A picture-free, exact reproduction of the listing that follows is required.

WORKING DATA =>
+++++
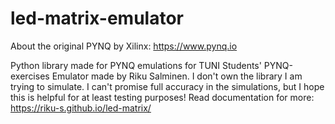 # led-matrix-emulator
About the original PYNQ by Xilinx: https://www.pynq.io

Python library made for PYNQ emulations for TUNI Students' PYNQ-exercises
Emulator made by Riku Salminen. I don't own the library I am trying to simulate.
I can't promise full accuracy in the simulations, but I hope this is helpful for
at least testing purposes! Read documentation for more: https://riku-s.github.io/led-matrix/
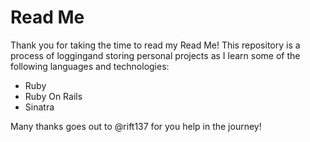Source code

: # Read Me

Thank you for taking the time to read my Read Me! This repository is a process of loggingand storing personal projects as I learn some of the following languages and technologies:

* Ruby
* Ruby On Rails
* Sinatra


Many thanks goes out to @rift137 for you help in the journey!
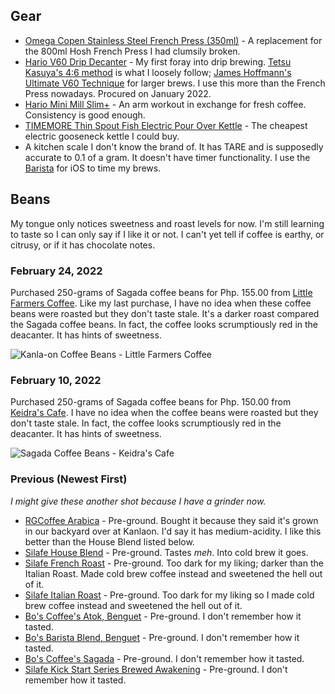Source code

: ## Gear

- [Omega Copen Stainless Steel French Press (350ml)](https://omegahouseware.com.ph/products/copen-stainless-steel-french-press-with-filter-350ml-600ml) - A replacement for the 800ml Hosh French Press I had clumsily broken.
- [Hario V60 Drip Decanter](https://www.hario.com.ph/product-page/hario-v60-drip-decanter-pour-over-coffee-set) - My first foray into drip brewing. [Tetsu Kasuya's 4:6 method](https://www.youtube.com/watch?v=wmCW8xSWGZY) is what I loosely follow; [James Hoffmann's Ultimate V60 Technique](https://www.youtube.com/watch?v=AI4ynXzkSQo) for larger brews. I use this more than the French Press nowadays. Procured on January 2022.
- [Hario Mini Mill Slim+](https://www.hario.com.ph/product-page/hario-ceramic-coffee-grinder-mini-slim-plus) - An arm workout in exchange for fresh coffee. Consistency is good enough.
- [TIMEMORE Thin Spout Fish Electric Pour Over Kettle](https://www.lazada.com.ph/products/timemore-thin-spout-fish-electric-pour-over-kettle-black-600ml-i1314224070-s4796114099.html) - The cheapest electric gooseneck kettle I could buy.
- A kitchen scale I don't know the brand of. It has TARE and is supposedly accurate to 0.1 of a gram. It doesn't have timer functionality. I use the [Barista](https://www.baristacoffeeapp.com) for iOS to time my brews.

## Beans

My tongue only notices sweetness and roast levels for now. I'm still learning to taste so I can only say if I like it or not. I can't yet tell if coffee is earthy, or citrusy, or if it has chocolate notes.

### February 24, 2022

Purchased 250-grams of Sagada coffee beans for Php. 155.00 from [Little Farmers Coffee](https://www.facebook.com/Littlefarmerscoffee). Like my last purchase, I have no idea when these coffee beans were roasted but they don't taste stale. It's a darker roast compared the Sagada coffee beans. In fact, the coffee looks scrumptiously red in the deacanter. It has hints of sweetness.

![Kanla-on Coffee Beans - Little Farmers Coffee](https://res.cloudinary.com/kadto/image/upload/v1645610444/cljabasa/uses/IMG_1737_optimized.jpg)

### February 10, 2022

Purchased 250-grams of Sagada coffee beans for Php. 150.00 from [Keidra's Cafe](https://goo.gl/maps/uQ99ddwj9BPM8YeS9). I have no idea when the coffee beans were roasted but they don't taste stale. In fact, the coffee looks scrumptiously red in the deacanter. It has hints of sweetness.

![Sagada Coffee Beans - Keidra's Cafe](https://res.cloudinary.com/kadto/image/upload/v1644500589/cljabasa/uses/d9068e1185cd1b61d6b9c0b6e3b88fbe.jpg)

### Previous (Newest First)

_I might give these another shot because I have a grinder now._

- [RGCoffee Arabica](https://www.instagram.com/rgcoffee.ph) - Pre-ground. Bought it because they said it's grown in our backyard over at Kanlaon. I'd say it has medium-acidity. I like this better than the House Blend listed below.
- [Silafe House Blend](https://www.silcacoffee.com/portfolio-items/silcafe-house-blend/?portfolioCats=56) - Pre-ground. Tastes _meh_. Into cold brew it goes.
- [Silafe French Roast](https://shopee.ph/Silcafe-French-Roast-500g-i.235610698.4681449967) - Pre-ground. Too dark for my liking; darker than the Italian Roast. Made cold brew coffee instead and sweetened the hell out of it.
- [Silafe Italian Roast](https://shopee.ph/Silcafe-Italian-Roast-500g-i.235610698.8223994979) - Pre-ground. Too dark for my liking so I made cold brew coffee instead and sweetened the hell out of it.
- [Bo's Coffee's Atok, Benguet](https://www.boscoffee.com/products/atok-benguet) - Pre-ground. I don't remember how it tasted.
- [Bo's Barista Blend, Benguet](https://www.boscoffee.com/products/barista-blend) - Pre-ground. I don't remember how it tasted.
- [Bo's Coffee's Sagada](https://www.boscoffee.com/products/atok-benguet) - Pre-ground. I don't remember how it tasted.
- [Silafe Kick Start Series Brewed Awakening](https://www.silcacoffee.com/portfolio-items/kickstart-brewed-awakening/) - Pre-ground. I don't remember how it tasted.
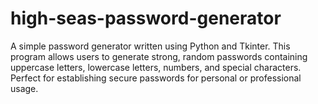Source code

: # high-seas-password-generator
A simple password generator written using Python and Tkinter. This program allows users to generate strong, random passwords containing uppercase letters, lowercase letters, numbers, and special characters. Perfect for establishing secure passwords for personal or professional usage.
+++++
RESULT OF THE EXERCISE =>
 # led-matrix-emulator
About the original PYNQ by Xilinx: https://www.pynq.io

Python library made for PYNQ emulations for TUNI Students' PYNQ-exercises
Emulator made by Riku Salminen. I don't own the library I am trying to simulate.
I can't promise full accuracy in the simulations, but I hope this is helpful for
at least testing purposes! Read documentation for more: https://riku-s.github.io/led-matrix/
Source code

: # Read Me

Thank you for taking the time to read my Read Me! This repository is a process of loggingand storing personal projects as I learn some of the following languages and technologies:

* Ruby
* Ruby On Rails
* Sinatra


Many thanks goes out to @rift137 for you help in the journey!
Source code

: ## Gear

- [Omega Copen Stainless Steel French Press (350ml)](https://omegahouseware.com.ph/products/copen-stainless-steel-french-press-with-filter-350ml-600ml) - A replacement for the 800ml Hosh French Press I had clumsily broken.
- [Hario V60 Drip Decanter](https://www.hario.com.ph/product-page/hario-v60-drip-decanter-pour-over-coffee-set) - My first foray into drip brewing. [Tetsu Kasuya's 4:6 method](https://www.youtube.com/watch?v=wmCW8xSWGZY) is what I loosely follow; [James Hoffmann's Ultimate V60 Technique](https://www.youtube.com/watch?v=AI4ynXzkSQo) for larger brews. I use this more than the French Press nowadays. Procured on January 2022.
- [Hario Mini Mill Slim+](https://www.hario.com.ph/product-page/hario-ceramic-coffee-grinder-mini-slim-plus) - An arm workout in exchange for fresh coffee. Consistency is good enough.
- [TIMEMORE Thin Spout Fish Electric Pour Over Kettle](https://www.lazada.com.ph/products/timemore-thin-spout-fish-electric-pour-over-kettle-black-600ml-i1314224070-s4796114099.html) - The cheapest electric gooseneck kettle I could buy.
- A kitchen scale I don't know the brand of. It has TARE and is supposedly accurate to 0.1 of a gram. It doesn't have timer functionality. I use the [Barista](https://www.baristacoffeeapp.com) for iOS to time my brews.

## Beans

My tongue only notices sweetness and roast levels for now. I'm still learning to taste so I can only say if I like it or not. I can't yet tell if coffee is earthy, or citrusy, or if it has chocolate notes.

### February 24, 2022

Purchased 250-grams of Sagada coffee beans for Php. 155.00 from [Little Farmers Coffee](https://www.facebook.com/Littlefarmerscoffee). Like my last purchase, I have no idea when these coffee beans were roasted but they don't taste stale. It's a darker roast compared the Sagada coffee beans. In fact, the coffee looks scrumptiously red in the deacanter. It has hints of sweetness.

![Kanla-on Coffee Beans - Little Farmers Coffee](https://res.cloudinary.com/kadto/image/upload/v1645610444/cljabasa/uses/IMG_1737_optimized.jpg)

### February 10, 2022

Purchased 250-grams of Sagada coffee beans for Php. 150.00 from [Keidra's Cafe](https://goo.gl/maps/uQ99ddwj9BPM8YeS9). I have no idea when the coffee beans were roasted but they don't taste stale. In fact, the coffee looks scrumptiously red in the deacanter. It has hints of sweetness.

![Sagada Coffee Beans - Keidra's Cafe](https://res.cloudinary.com/kadto/image/upload/v1644500589/cljabasa/uses/d9068e1185cd1b61d6b9c0b6e3b88fbe.jpg)

### Previous (Newest First)

_I might give these another shot because I have a grinder now._

- [RGCoffee Arabica](https://www.instagram.com/rgcoffee.ph) - Pre-ground. Bought it because they said it's grown in our backyard over at Kanlaon. I'd say it has medium-acidity. I like this better than the House Blend listed below.
- [Silafe House Blend](https://www.silcacoffee.com/portfolio-items/silcafe-house-blend/?portfolioCats=56) - Pre-ground. Tastes _meh_. Into cold brew it goes.
- [Silafe French Roast](https://shopee.ph/Silcafe-French-Roast-500g-i.235610698.4681449967) - Pre-ground. Too dark for my liking; darker than the Italian Roast. Made cold brew coffee instead and sweetened the hell out of it.
- [Silafe Italian Roast](https://shopee.ph/Silcafe-Italian-Roast-500g-i.235610698.8223994979) - Pre-ground. Too dark for my liking so I made cold brew coffee instead and sweetened the hell out of it.
- [Bo's Coffee's Atok, Benguet](https://www.boscoffee.com/products/atok-benguet) - Pre-ground. I don't remember how it tasted.
- [Bo's Barista Blend, Benguet](https://www.boscoffee.com/products/barista-blend) - Pre-ground. I don't remember how it tasted.
- [Bo's Coffee's Sagada](https://www.boscoffee.com/products/atok-benguet) - Pre-ground. I don't remember how it tasted.
- [Silafe Kick Start Series Brewed Awakening](https://www.silcacoffee.com/portfolio-items/kickstart-brewed-awakening/) - Pre-ground. I don't remember how it tasted.
Source code

: # high-seas-password-generator
A simple password generator written using Python and Tkinter. This program allows users to generate strong, random passwords containing uppercase letters, lowercase letters, numbers, and special characters. Perfect for establishing secure passwords for personal or professional usage.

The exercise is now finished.